Staff at Hunstanton’s Sea Life Sanctuary worked round the clock to save thousands of creatures following Thursday’s tidal surge, while a town businessman described it as the worst flooding he had ever seen.
More than 20 fish are known to have died after power to vital life support systems was lost during the storm.
But more than 3,000 fish, seals, penguins and other sea creatures have now been moved into temporary homes across the country.
Nigel Croasdale, the sanctuary’s general manager, said yesterday the majority of the animals which perished were either old or small fish that were less able to cope with the sudden drop in temperature .
He added: “The staff are sad and upset about each and every one of them, but also relieved that we managed to save the vast majority of our residents.”
The sea breached defences on the promenade just after 7pm on Thursday, as homeowners and business owners looked on helplessly.
Mr Croasdale said staff were forced to leave the centre and watch from a distance, but went back in as soon as the tide started to abate at around midnight.
Firefighters were called to start pumping water out of the building, and specialist transport vehicles were sent from the Sea Life’s Dorset headquarters to provide emergency back-up, as the operation to evacuate the creatures began.
Around half the animals were taken to facilities in Weymouth, Dorset, with others being transported to the Sea Life Sanctuary in Great Yarmouth.

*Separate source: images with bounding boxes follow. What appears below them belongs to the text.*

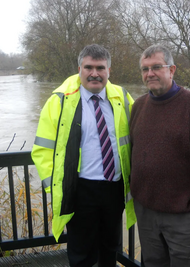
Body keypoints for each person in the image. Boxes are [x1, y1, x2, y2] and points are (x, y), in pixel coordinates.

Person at [32, 44, 136, 267]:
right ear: (79, 68)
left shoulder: (123, 98)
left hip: (114, 189)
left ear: (109, 70)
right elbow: (42, 150)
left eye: (100, 67)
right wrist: (56, 187)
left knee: (111, 248)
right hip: (80, 190)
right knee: (81, 252)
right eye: (89, 67)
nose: (94, 73)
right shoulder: (59, 101)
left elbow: (138, 139)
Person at [130, 44, 190, 267]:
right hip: (146, 213)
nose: (149, 73)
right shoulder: (139, 106)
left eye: (156, 67)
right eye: (145, 69)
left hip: (183, 216)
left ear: (171, 70)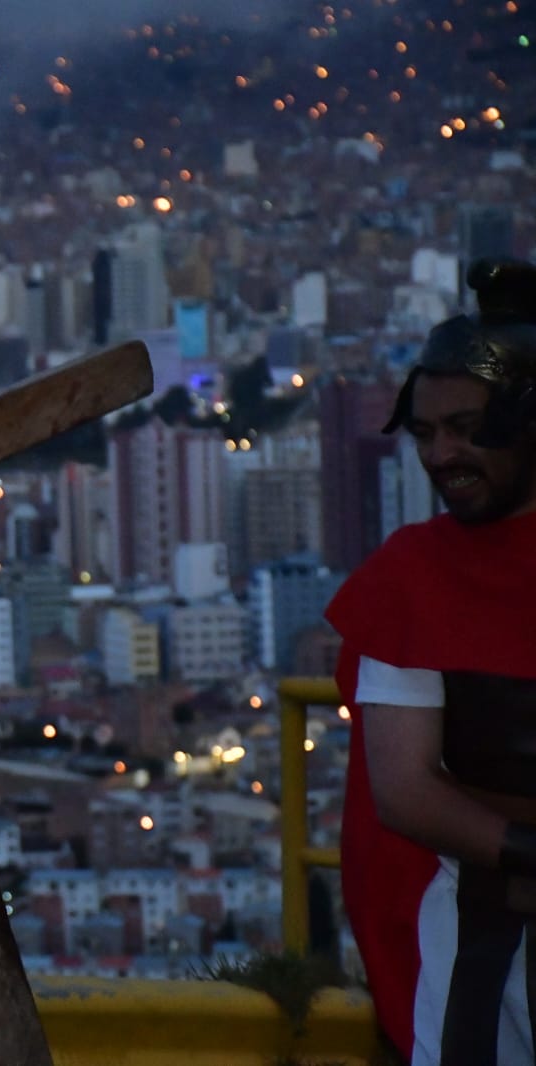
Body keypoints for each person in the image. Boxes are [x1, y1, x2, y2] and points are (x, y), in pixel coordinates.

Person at [325, 258, 536, 1065]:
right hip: (481, 943)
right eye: (423, 433)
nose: (440, 455)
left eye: (466, 429)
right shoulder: (411, 577)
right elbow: (405, 791)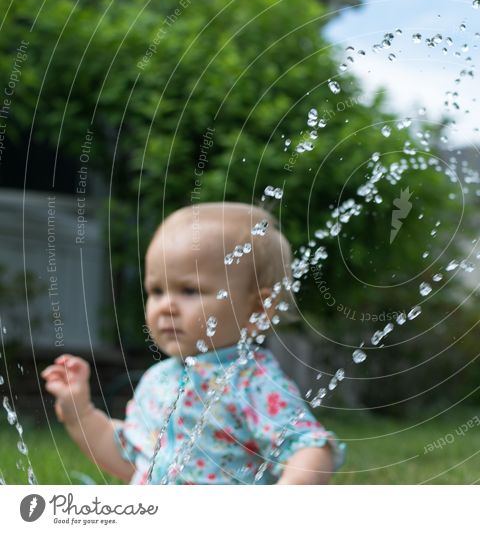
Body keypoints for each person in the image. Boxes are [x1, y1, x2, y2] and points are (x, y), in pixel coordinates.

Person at [41, 202, 343, 484]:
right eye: (157, 291)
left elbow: (309, 448)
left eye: (189, 290)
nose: (166, 306)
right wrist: (79, 411)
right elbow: (132, 461)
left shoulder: (253, 381)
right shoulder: (157, 380)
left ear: (257, 309)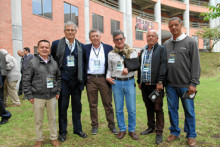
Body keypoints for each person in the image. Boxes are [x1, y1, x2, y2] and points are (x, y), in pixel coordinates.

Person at [163, 17, 200, 147]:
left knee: (189, 111)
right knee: (172, 109)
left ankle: (191, 135)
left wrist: (193, 83)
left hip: (186, 85)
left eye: (176, 25)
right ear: (168, 27)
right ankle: (174, 132)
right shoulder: (166, 44)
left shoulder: (190, 42)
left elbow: (195, 64)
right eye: (171, 26)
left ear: (181, 25)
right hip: (170, 85)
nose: (174, 27)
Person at [51, 21, 87, 141]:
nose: (70, 32)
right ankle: (62, 132)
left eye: (72, 30)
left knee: (77, 107)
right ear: (64, 31)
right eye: (68, 30)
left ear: (76, 31)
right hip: (63, 82)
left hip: (76, 82)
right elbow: (52, 63)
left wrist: (83, 81)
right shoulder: (56, 44)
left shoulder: (81, 46)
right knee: (63, 107)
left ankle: (77, 129)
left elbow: (84, 64)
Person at [23, 40, 61, 147]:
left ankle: (54, 138)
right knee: (38, 120)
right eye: (42, 47)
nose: (44, 49)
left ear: (49, 49)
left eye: (47, 47)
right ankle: (39, 140)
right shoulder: (32, 63)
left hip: (52, 96)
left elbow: (58, 78)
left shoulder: (54, 63)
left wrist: (58, 91)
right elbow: (26, 80)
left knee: (52, 119)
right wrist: (29, 95)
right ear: (38, 49)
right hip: (38, 96)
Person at [106, 30, 139, 140]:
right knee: (119, 108)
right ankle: (122, 129)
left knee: (132, 109)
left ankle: (132, 130)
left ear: (124, 39)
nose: (119, 41)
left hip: (129, 81)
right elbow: (109, 69)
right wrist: (108, 76)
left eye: (121, 38)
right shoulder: (111, 54)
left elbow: (136, 65)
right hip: (117, 82)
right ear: (114, 41)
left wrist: (128, 69)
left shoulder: (132, 51)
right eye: (116, 39)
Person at [85, 29, 118, 135]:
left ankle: (112, 125)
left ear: (100, 36)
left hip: (104, 78)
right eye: (92, 36)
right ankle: (94, 125)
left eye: (97, 36)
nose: (95, 38)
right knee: (92, 104)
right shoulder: (85, 48)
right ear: (90, 38)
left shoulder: (108, 48)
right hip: (91, 80)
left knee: (108, 103)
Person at [137, 30, 167, 144]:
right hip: (145, 85)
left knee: (157, 107)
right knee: (149, 107)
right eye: (148, 36)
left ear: (157, 38)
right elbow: (140, 66)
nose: (150, 37)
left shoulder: (161, 49)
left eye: (152, 36)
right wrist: (139, 81)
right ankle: (151, 127)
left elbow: (163, 65)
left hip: (156, 85)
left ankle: (159, 132)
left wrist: (160, 81)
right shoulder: (143, 50)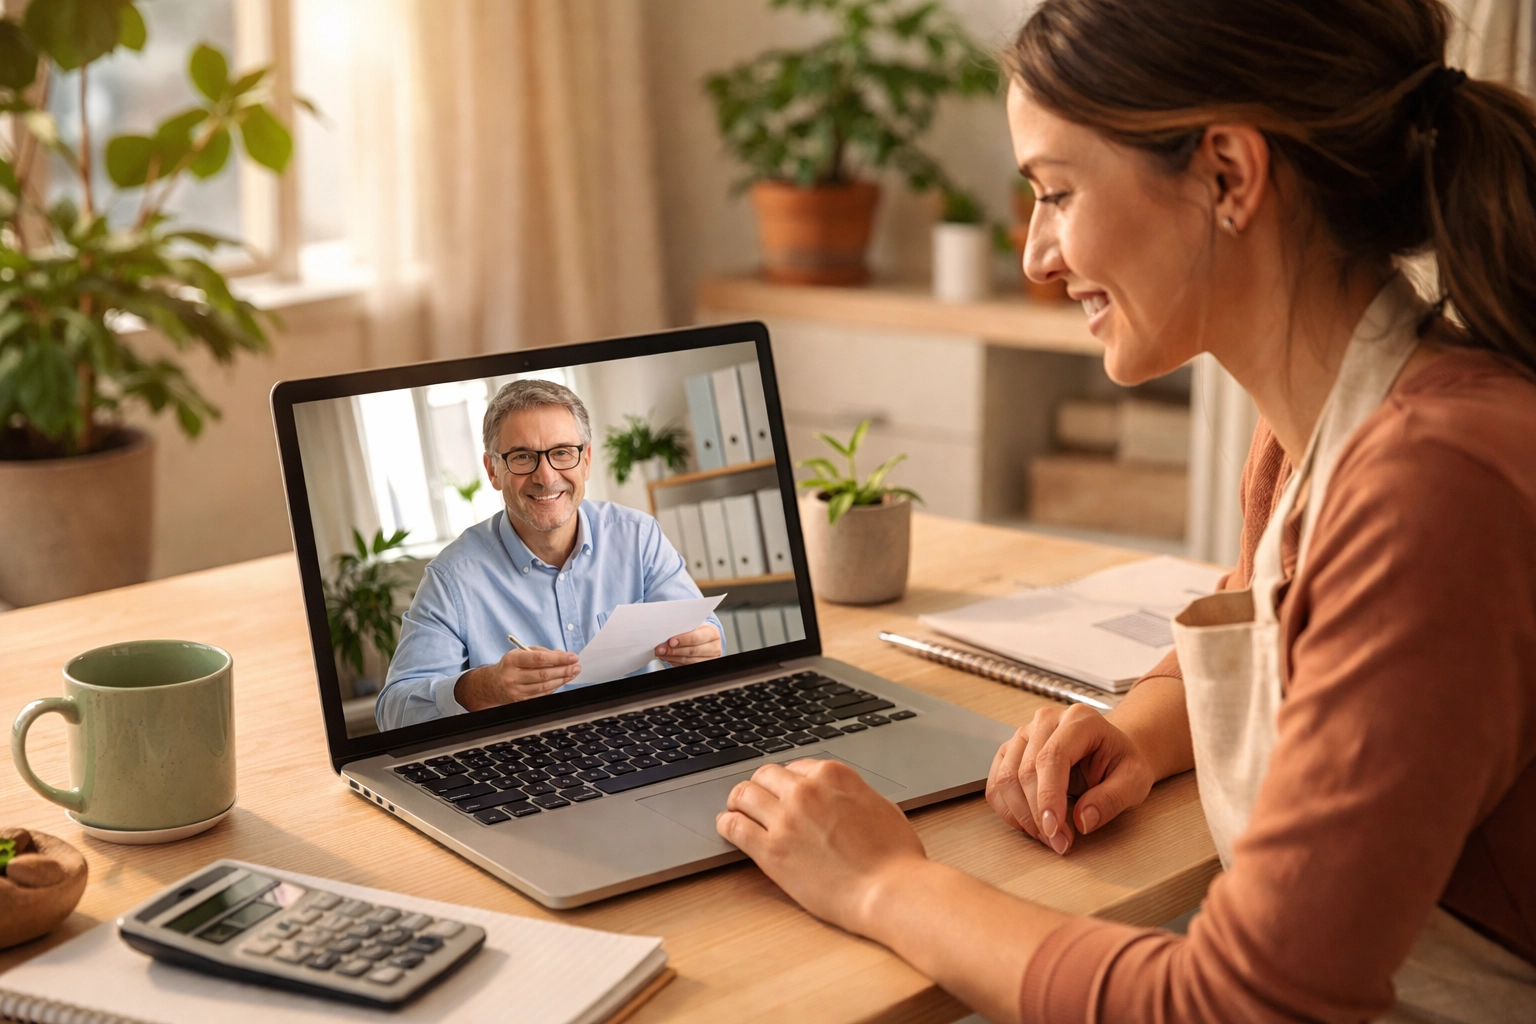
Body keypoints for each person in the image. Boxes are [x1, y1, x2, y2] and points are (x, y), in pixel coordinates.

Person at [713, 2, 1536, 1021]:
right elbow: (1280, 616)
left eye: (1056, 193)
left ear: (1229, 175)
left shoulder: (1430, 484)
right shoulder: (1321, 426)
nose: (1037, 256)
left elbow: (1239, 1003)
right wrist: (1140, 730)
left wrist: (884, 881)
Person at [375, 379, 723, 730]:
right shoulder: (452, 577)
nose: (546, 476)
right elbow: (394, 711)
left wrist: (702, 645)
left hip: (643, 739)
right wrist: (487, 688)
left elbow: (704, 631)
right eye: (523, 457)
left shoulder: (638, 536)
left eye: (561, 452)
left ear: (585, 460)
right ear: (493, 470)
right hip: (524, 764)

Marine experts from across the country were brought in to assist with the rescue operation. The final evacuees, a group of seals and otters, were taken to a temporary home in Scarborough over the weekend.
Mr Croasdale said: “Our first priority was the welfare of the animals and staff from the animal care team have worked through the night to make sure they are evacuated carefully. I cannot praise them highly enough.”
He also paid tribute to the support shown by local people, adding: “It was a fantastic team effort, and the spirits of everyone involved were buoyed by the incredible support we received from the community. People were turning up bringing flasks of tea and coffee and sandwiches and offering to help.”
He said the centre would be “closed indefinitely” while the devastation caused by the water is assessed and repaired. It is thought that the surge caused serious structural damage to the building. Work to dry and repair the site is likely to take several weeks.